*Description of the task*
In the data below, find every line that has the string "token", and copy it.

*Data supplied*
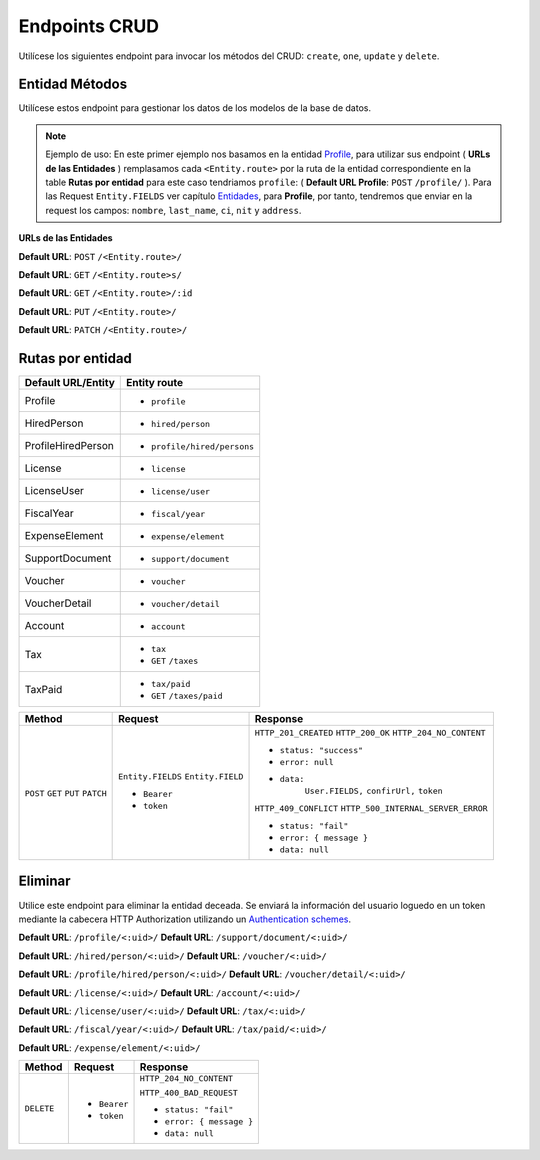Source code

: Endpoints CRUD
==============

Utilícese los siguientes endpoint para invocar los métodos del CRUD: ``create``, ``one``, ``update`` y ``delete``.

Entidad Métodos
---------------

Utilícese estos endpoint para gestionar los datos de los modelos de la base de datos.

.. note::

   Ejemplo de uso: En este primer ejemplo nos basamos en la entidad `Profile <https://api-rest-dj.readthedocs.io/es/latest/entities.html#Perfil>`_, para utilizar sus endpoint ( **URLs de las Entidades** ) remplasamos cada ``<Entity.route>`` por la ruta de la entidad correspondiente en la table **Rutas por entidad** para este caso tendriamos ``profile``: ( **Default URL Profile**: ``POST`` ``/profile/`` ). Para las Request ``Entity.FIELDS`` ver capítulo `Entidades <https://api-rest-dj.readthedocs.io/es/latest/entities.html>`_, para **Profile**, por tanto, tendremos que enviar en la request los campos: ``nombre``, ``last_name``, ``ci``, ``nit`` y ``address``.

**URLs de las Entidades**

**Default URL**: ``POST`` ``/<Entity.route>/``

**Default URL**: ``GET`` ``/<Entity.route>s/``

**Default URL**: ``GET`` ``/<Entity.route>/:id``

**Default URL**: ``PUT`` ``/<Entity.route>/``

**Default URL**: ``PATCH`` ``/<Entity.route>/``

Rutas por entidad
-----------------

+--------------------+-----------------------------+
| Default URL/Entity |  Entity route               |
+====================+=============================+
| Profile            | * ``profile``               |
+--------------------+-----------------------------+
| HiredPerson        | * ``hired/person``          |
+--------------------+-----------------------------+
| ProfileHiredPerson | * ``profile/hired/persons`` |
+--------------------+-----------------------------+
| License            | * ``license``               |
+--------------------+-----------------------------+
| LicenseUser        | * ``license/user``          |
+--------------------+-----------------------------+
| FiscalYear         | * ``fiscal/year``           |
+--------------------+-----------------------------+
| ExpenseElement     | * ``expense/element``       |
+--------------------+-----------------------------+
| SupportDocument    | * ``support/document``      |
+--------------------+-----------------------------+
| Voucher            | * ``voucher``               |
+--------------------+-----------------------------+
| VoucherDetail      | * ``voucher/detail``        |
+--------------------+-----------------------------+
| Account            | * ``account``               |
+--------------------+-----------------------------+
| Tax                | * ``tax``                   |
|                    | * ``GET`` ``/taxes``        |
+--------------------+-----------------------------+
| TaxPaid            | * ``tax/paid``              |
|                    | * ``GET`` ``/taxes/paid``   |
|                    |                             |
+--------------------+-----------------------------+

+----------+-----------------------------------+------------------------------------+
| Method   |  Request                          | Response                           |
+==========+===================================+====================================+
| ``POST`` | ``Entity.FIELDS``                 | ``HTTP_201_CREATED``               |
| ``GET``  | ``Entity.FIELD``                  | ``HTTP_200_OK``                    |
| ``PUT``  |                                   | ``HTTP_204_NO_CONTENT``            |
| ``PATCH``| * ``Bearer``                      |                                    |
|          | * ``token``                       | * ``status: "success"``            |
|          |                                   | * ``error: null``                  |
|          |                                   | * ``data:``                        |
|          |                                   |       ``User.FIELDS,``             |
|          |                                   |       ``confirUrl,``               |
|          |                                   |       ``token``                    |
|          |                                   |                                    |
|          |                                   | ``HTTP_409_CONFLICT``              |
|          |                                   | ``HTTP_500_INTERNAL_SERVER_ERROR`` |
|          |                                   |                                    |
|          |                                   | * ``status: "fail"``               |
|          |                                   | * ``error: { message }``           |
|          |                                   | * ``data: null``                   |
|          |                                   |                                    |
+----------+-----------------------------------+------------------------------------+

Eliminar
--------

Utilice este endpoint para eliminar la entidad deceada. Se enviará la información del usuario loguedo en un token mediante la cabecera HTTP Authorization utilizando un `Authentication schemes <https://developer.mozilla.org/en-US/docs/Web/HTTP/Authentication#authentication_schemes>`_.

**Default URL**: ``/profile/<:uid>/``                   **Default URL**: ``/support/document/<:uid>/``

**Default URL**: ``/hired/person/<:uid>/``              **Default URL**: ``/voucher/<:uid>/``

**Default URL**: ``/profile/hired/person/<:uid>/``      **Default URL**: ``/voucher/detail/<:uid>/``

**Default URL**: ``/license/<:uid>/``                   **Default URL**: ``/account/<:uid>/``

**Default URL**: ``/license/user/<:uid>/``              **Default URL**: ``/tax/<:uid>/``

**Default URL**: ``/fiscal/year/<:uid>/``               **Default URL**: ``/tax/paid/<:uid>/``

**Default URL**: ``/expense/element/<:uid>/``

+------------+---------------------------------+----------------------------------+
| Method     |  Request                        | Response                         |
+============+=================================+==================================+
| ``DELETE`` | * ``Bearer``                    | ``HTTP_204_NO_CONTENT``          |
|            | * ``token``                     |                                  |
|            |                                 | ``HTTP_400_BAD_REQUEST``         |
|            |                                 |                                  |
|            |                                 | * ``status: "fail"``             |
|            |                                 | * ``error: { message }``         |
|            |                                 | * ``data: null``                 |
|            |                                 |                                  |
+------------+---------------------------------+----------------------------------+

*Reply to the exercise*
|          | * ``token``                       | * ``status: "success"``            |
|          |                                   |       ``token``                    |
Utilice este endpoint para eliminar la entidad deceada. Se enviará la información del usuario loguedo en un token mediante la cabecera HTTP Authorization utilizando un `Authentication schemes <https://developer.mozilla.org/en-US/docs/Web/HTTP/Authentication#authentication_schemes>`_.
|            | * ``token``                     |                                  |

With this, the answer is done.